The modern physicist Carlo Rovelli – author of the best-selling The Order of Time – also holds the view that linear time doesn't exist as a universal fact. This idea reflects the view of the philosopher Immanuel Kant, who argued that time is not an objectively real phenomenon, but a construct of the human mind.
This could explain why some people are able to review the events of their whole lives in an instant. A good deal of previous research – including my own – has suggested that our normal perception of time is simply a product of our normal state of consciousness.
In many altered states of consciousness, time slows down so dramatically that seconds seem to stretch out into minutes. This is a common feature of emergency situations, as well as states of deep meditation, experiences on psychedelic drugs and when athletes are “in the zone".
The limits of understanding
But what about Tony Kofi's apparent visions of his future?

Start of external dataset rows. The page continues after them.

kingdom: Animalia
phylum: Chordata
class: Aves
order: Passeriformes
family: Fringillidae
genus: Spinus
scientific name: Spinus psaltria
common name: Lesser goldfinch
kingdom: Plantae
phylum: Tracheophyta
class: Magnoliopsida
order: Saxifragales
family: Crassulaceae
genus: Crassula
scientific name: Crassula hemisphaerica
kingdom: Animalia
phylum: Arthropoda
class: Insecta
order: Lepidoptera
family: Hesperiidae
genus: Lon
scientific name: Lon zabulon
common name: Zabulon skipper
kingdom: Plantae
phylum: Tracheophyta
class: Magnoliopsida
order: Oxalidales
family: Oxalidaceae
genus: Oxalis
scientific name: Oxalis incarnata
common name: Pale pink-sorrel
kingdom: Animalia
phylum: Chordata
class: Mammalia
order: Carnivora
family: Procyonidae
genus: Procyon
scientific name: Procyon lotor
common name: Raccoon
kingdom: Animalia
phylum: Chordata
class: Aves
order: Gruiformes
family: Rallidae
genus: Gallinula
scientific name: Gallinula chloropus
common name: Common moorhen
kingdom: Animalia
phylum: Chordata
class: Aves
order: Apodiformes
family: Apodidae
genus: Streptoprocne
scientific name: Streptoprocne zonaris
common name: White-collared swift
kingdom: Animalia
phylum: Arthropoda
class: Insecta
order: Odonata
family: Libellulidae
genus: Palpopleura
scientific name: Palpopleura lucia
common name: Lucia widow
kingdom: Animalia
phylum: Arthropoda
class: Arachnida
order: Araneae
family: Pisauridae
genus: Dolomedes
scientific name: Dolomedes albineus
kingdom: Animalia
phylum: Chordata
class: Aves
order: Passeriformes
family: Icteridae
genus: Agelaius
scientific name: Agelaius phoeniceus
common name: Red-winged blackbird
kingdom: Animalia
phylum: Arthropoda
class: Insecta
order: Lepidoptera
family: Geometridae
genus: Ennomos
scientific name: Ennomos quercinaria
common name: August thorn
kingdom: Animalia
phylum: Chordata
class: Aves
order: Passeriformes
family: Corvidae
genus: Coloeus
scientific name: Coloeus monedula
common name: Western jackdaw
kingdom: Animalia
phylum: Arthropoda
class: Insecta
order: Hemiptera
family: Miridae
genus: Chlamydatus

Did he really glimpse scenes from his future life? Did he see himself playing the saxophone because somehow his future as a musician was already established?
There are obviously some mundane interpretations of Tony's experience. Perhaps, for instance, he became a saxophone player simply because he saw himself playing it in his vision. But I don't think it's impossible that Tony did glimpse future events.
If time really does exist in a spatial sense – and if it's true that time is a construct of the human mind – then perhaps in some way future events may already be present, just as past events are still present.
Admittedly, this is very difficult to make sense of. But why should everything make sense to us? As I have suggested in a recent book, there must be some aspects of reality that are beyond our comprehension. After all, we're just animals, with a limited awareness of reality. And perhaps more than any other phenomenon, this is especially true of time.